Auth: OAuth2 · OIDC · SMART
Three layers people constantly conflate: OAuth2 grants access, OIDC proves identity, SMART on FHIR adds the clinical context. Getting the distinction right is most of health API security.
In one line
OAuth2 answers what may this app do? OIDC answers who is this person? SMART answers which patient are we talking about, and in what context? They stack, and conflating them is the most common auth mistake in health IT.
The distinction that matters
The one-sentence version people should tattoo somewhere:
OAuth2 is authorisation, not authentication.
OAuth2 gives an app a token that says "you may read this person's lab results." It does not tell you who the person is. Using an OAuth2 access token as proof of identity is a classic and genuinely dangerous error — the token proves someone granted access, not who is holding it.

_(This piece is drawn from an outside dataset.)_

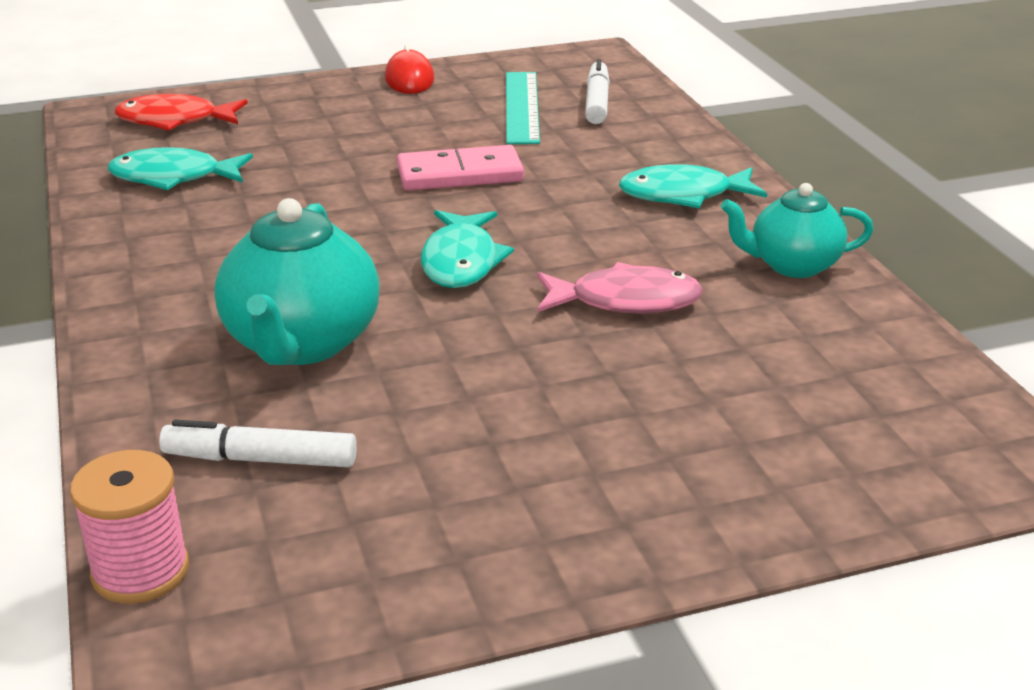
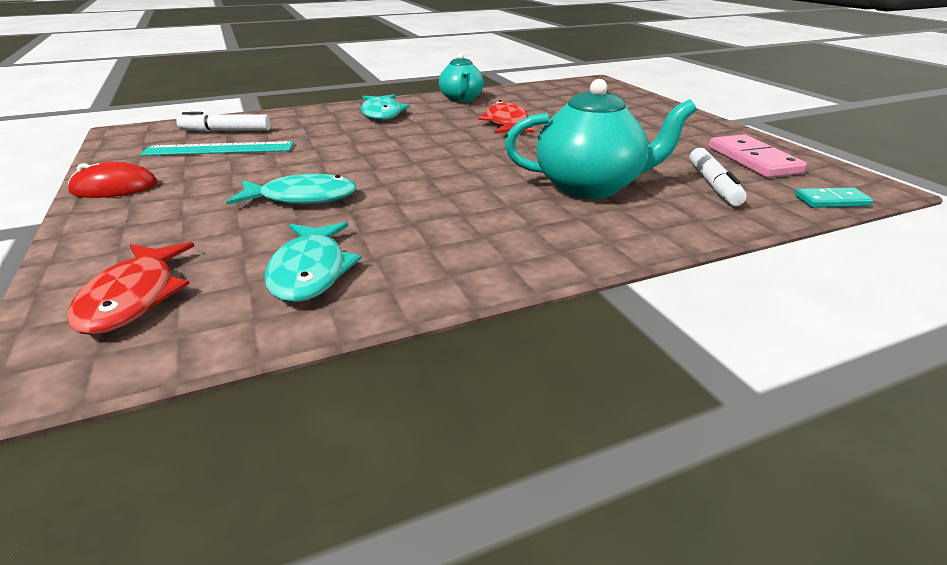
camera: 95 degrees left, 0 degrees up
pink spool [70,450,189,604] -> turquoise domino [795,187,873,208]
pink domino [397,145,524,191] -> pink domino moved to [709,134,807,178]
turquoise fish [421,210,514,288] -> turquoise fish moved to [226,173,357,205]
pink fish [537,262,703,314] -> red fish [478,100,534,134]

That gap is exactly why OIDC exists. It's a thin layer on top of OAuth2 that adds an ID token — a signed JWT that makes claims about the user's identity. OAuth2 gives you a valet key; OIDC tells you whose car it is.
The flow, briefly
The modern default is authorisation code with PKCE:
- App redirects the user to the authorisation server.
- User authenticates there — the app never sees the password, which is the entire point.
- Server redirects back with a short-lived code.
- App exchanges the code (plus its PKCE verifier) for an access token.
- App calls the API with the token.
PKCE exists because mobile and browser apps cannot keep a secret — anything shipped to a device is public. It binds the code to whoever started the flow, so an intercepted code is useless. It's now recommended for confidential clients too. Use it.
Never use the implicit flow. It returns tokens in the URL fragment, where they land in browser history, logs, and referrer headers. It's deprecated and it was always a compromise.
What SMART adds
SMART on FHIR takes OAuth2 + OIDC and adds the thing health actually needs: clinical context.
An app launched from an EHR needs to know more than "you may read Observations." It needs to
know which patient is on screen right now. SMART's launch context supplies exactly that —
patient, encounter, user — so the app opens on the right chart rather than asking the
clinician to search for a patient they're already looking at.
And SMART scopes are FHIR-shaped:
patient/Observation.read — read Observations for the one patient in context
user/Patient.read — read any Patient this user may see
system/Observation.read — no user at all; backend service
That patient/ vs user/ vs system/ prefix carries real weight. patient/Observation.read
is narrow. user/Observation.read inherits everything that clinician can see, which in a
hospital may be everyone. Granting the second when you meant the first is a scope error that
looks identical in the code and is enormously different in exposure.
Backend Services is the no-user variant — how Bulk Data authorises a population export. There's nobody to click "allow", so the entire trust sits in a client credential. Treat it accordingly.
Where health teams get burned
- Treating the access token as identity. Covered above; still happens constantly.
- Not validating the ID token. Signature, issuer, audience, expiry, nonce. A JWT you didn't verify is a string someone gave you.
- Over-broad scopes because the narrow one was fiddly to implement. Nobody notices until an audit.
- Long-lived refresh tokens with no revocation path. A consent withdrawal that doesn't kill the refresh token didn't withdraw anything.
- Forgetting that authorisation ≠ permission. A valid token says the auth server agreed. Whether this clinician should see this patient's psychiatric notes is a decision your application still owns.
That last one is the real lesson: OAuth2 tells you the door was unlocked. It does not tell you the person should be in the room.